Energy management based on overarching objectives
Summit led a large dine-in restaurant chain through the process of devising an energy management strategy aligned with the company’s main goals and objectives. Summit Energy used this customized strategy to guide energy procurement and energy risk management activities, resulting in more than $1 million in savings.
Regional Market Intelligence Influences Results: A centralized, strategic approach to managing energy is critical for companies seeking to mitigate energy volatility and manage price risk. The requirements for such a strategy include a disciplined process, adequate resources and timely market intelligence. In extremely volatile energy markets, such as Texas, regional expertise and in-depth understanding of pricing options also are crucial for developing the most effective strategy.
SITUATION
A restaurant company operating 1,200 locations with seven different “concepts” in North America and 14 other countries, was unsure about its corporate risk tolerance and the relationship to overall corporate goals and objectives. To complicate matters, the company had a large concentration of sites consuming more than 30 million kWh annually in one of the most volatile commodity markets in the world, Texas. The volatility in the state combined with deregulated power regions resulted in many different pricing options for the restaurant company, including Heat Rate products.

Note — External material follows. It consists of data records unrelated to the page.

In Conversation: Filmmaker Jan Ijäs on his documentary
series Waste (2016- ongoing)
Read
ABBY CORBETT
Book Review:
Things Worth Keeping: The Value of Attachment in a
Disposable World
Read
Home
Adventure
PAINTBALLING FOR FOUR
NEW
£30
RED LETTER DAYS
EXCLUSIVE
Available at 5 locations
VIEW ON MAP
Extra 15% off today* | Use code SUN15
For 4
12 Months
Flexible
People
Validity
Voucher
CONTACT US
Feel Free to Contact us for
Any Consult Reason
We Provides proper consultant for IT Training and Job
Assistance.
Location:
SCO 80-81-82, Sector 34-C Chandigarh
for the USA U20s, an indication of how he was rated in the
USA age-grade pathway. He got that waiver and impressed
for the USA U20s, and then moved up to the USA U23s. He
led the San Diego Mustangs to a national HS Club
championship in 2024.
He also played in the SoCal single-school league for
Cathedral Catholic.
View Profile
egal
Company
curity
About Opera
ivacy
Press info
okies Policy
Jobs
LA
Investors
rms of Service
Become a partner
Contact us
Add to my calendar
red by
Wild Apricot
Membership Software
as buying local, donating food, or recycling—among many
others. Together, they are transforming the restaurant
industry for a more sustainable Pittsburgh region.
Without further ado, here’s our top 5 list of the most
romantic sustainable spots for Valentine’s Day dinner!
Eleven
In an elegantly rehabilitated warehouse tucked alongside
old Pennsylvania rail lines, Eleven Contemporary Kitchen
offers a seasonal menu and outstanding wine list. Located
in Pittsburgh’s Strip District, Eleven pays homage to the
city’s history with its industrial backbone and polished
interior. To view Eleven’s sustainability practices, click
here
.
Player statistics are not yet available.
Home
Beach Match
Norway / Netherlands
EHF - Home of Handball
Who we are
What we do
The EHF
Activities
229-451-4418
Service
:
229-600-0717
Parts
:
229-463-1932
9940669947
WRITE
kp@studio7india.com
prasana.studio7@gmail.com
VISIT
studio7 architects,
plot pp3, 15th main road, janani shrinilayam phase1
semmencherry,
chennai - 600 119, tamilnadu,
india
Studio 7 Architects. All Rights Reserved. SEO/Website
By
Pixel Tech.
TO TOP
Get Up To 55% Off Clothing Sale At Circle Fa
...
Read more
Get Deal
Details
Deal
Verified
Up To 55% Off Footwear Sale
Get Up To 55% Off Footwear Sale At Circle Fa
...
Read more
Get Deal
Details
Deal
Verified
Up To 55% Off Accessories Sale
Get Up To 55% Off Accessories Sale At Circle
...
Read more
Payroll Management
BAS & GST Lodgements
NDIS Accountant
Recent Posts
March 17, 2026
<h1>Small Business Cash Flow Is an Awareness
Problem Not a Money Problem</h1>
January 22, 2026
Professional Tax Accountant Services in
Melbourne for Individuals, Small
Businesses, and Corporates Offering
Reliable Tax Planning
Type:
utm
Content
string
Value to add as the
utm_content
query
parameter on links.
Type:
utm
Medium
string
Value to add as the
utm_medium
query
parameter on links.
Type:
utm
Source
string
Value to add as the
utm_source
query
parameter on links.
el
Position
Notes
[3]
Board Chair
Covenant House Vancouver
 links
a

Before partnering with Summit Energy, the restaurant company had entered into a power market agreement that put them at risk in a volatile, 15-minute interval-settled market. In the wake of Hurricanes Rita and Katrina, the regional Texas power Index settled extremely high, making the rising energy costs a critical issue for the Texas-based restaurants.
LEADERSHIP
Summit Energy began by leading the large dine-in restaurant chain through the process of determining its energy goals and objectives and defining the company’s risk tolerance level. Summit also helped the chain articulate the corporate goal as it applied to specific energy markets: Limit the restaurants’ exposure to price volatility, yet maintain a competitive price advantage in the marketplace.

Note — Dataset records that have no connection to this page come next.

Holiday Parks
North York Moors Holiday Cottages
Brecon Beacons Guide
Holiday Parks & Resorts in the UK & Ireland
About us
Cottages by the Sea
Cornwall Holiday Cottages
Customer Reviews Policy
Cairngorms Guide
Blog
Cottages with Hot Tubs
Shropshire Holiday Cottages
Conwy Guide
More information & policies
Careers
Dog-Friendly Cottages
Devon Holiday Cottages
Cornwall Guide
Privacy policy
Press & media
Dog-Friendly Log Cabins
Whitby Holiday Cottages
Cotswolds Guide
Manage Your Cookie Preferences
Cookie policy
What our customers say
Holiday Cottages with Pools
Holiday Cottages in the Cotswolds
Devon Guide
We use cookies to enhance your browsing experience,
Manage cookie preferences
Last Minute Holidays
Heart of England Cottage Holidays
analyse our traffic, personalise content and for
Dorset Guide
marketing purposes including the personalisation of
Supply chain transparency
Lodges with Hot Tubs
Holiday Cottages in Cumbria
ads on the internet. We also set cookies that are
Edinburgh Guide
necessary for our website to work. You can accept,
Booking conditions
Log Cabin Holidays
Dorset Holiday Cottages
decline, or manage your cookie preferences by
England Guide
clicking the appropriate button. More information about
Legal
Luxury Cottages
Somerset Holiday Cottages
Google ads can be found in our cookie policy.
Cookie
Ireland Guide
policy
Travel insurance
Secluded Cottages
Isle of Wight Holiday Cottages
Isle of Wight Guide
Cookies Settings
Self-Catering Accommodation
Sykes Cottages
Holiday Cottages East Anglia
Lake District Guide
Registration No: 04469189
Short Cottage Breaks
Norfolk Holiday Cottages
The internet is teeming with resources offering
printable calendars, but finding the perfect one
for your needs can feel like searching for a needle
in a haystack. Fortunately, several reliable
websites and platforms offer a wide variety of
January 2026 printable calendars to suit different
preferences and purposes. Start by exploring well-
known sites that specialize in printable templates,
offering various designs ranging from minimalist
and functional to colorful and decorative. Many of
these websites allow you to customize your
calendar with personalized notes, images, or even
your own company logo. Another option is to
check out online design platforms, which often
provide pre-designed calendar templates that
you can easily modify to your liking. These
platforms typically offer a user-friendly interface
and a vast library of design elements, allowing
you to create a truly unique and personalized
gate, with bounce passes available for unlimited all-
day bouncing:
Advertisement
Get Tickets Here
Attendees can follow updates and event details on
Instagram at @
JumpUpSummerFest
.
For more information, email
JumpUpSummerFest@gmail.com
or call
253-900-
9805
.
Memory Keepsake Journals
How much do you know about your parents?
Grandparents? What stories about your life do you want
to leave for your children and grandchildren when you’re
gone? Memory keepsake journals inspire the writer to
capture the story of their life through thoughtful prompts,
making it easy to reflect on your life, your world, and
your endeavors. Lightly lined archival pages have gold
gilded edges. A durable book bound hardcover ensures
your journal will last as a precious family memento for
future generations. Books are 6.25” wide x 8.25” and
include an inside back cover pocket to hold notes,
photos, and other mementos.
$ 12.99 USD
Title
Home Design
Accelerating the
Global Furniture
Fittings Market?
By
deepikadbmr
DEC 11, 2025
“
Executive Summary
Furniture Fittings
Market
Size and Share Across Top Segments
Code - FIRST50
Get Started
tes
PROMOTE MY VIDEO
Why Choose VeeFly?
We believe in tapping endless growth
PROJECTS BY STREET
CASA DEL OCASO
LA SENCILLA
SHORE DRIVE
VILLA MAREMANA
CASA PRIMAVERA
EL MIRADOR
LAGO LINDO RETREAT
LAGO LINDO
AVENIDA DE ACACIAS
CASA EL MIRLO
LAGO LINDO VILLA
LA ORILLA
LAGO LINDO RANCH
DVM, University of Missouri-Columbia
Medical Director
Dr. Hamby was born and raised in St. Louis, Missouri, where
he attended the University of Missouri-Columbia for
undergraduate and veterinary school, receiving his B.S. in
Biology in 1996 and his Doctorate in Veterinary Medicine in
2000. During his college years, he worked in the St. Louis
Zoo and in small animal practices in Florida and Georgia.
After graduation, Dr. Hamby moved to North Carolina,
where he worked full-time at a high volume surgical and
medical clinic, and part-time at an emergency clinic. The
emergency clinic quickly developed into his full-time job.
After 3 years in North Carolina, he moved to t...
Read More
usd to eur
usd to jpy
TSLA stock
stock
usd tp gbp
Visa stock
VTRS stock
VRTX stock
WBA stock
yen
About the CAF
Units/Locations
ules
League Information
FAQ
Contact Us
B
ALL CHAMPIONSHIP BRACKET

Based on the defined risk profile, it became apparent that the restaurant chain’s Texas contract assumed more risk than the company believed appropriate. Summit negotiated a more conservative electric power pricing approach for the remainder of the term of the original contract while preparing for a more strategic power purchase.
Drawing on its regional market expertise, Summit identified the most opportune time to purchase power for the following year. With a clear understanding of the client’s energy goals, Summit recommended a Heat Rate product more suited to the company’s aim to lower the exposure to market volatility while still taking advantage of competitive pricing. Heat Rate products allow buyers to fix or float electricity costs in relation to natural gas prices.
RESULTS
The recommended strategy allowed the restaurant company to lower energy costs in Texas through strategically fixing the natural gas price component of the Heat Rate throughout the year.
Through its focus on the restaurant company’s objectives, Summit was able to secure electric power contracts that resulted in both a significant cost reduction and an effective risk management strategy. As a result of these and other efforts, Summit guided the dine-in chain to more than $1.1 million in hard dollar savings in a two-year period.